What is expected
From the data below, return the exact lines starting at the line containing "index mcp: (169, 309)" and ending at the line containing "pinky tip: (127, 393)", both included, and nothing else.

Source records
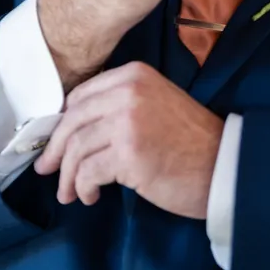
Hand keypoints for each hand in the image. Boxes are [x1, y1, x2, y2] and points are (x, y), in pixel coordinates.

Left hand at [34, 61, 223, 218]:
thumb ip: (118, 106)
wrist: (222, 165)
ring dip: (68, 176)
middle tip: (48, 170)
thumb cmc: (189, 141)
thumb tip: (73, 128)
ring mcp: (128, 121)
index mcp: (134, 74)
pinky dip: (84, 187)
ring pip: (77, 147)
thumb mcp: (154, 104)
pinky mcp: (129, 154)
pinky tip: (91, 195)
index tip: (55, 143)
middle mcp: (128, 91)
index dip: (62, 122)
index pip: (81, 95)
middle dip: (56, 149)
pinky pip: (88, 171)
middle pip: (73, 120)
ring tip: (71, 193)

* * *

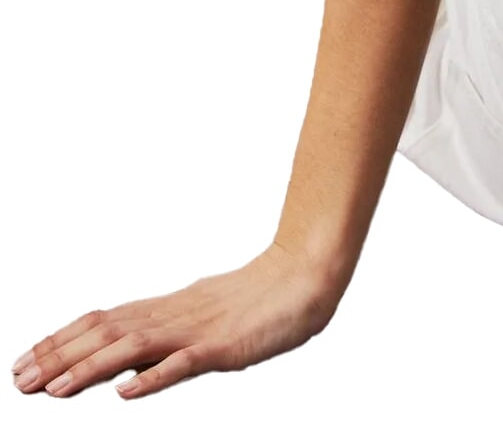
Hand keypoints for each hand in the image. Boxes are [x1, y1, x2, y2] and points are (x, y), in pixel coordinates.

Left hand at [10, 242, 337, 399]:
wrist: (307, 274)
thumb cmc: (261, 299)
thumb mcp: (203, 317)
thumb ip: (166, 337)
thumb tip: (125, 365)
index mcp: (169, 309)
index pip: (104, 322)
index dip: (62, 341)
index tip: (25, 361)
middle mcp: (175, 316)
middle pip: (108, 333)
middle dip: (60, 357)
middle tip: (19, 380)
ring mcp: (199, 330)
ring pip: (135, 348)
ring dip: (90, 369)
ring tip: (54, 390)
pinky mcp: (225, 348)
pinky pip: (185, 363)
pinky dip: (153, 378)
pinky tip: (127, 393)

* * *

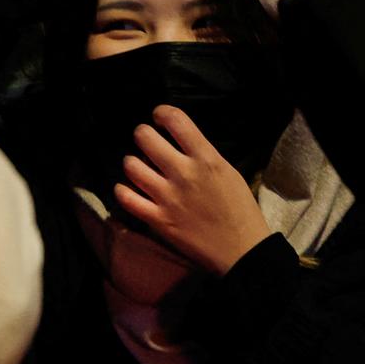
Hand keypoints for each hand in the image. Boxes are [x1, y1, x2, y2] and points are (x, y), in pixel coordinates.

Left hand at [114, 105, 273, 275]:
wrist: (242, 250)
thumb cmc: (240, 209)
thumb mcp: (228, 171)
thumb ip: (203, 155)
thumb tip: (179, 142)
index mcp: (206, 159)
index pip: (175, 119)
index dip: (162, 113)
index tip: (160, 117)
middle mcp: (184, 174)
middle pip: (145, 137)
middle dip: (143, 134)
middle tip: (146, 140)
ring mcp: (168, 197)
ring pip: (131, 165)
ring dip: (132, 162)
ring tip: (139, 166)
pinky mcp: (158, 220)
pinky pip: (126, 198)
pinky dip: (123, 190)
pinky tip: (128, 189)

Exercise answer
index mcp: (169, 309)
index pip: (104, 322)
index dip: (62, 341)
index tip: (25, 361)
middle mcp: (175, 316)
middle pip: (108, 333)
middle dip: (60, 357)
middle tip: (19, 380)
ring mcp: (199, 330)
ring pip: (135, 348)
ring dip: (90, 369)
ring tip: (54, 390)
pinky mcp: (225, 348)
pinky pip: (185, 363)
pinky dip: (153, 378)
pinky tip: (127, 393)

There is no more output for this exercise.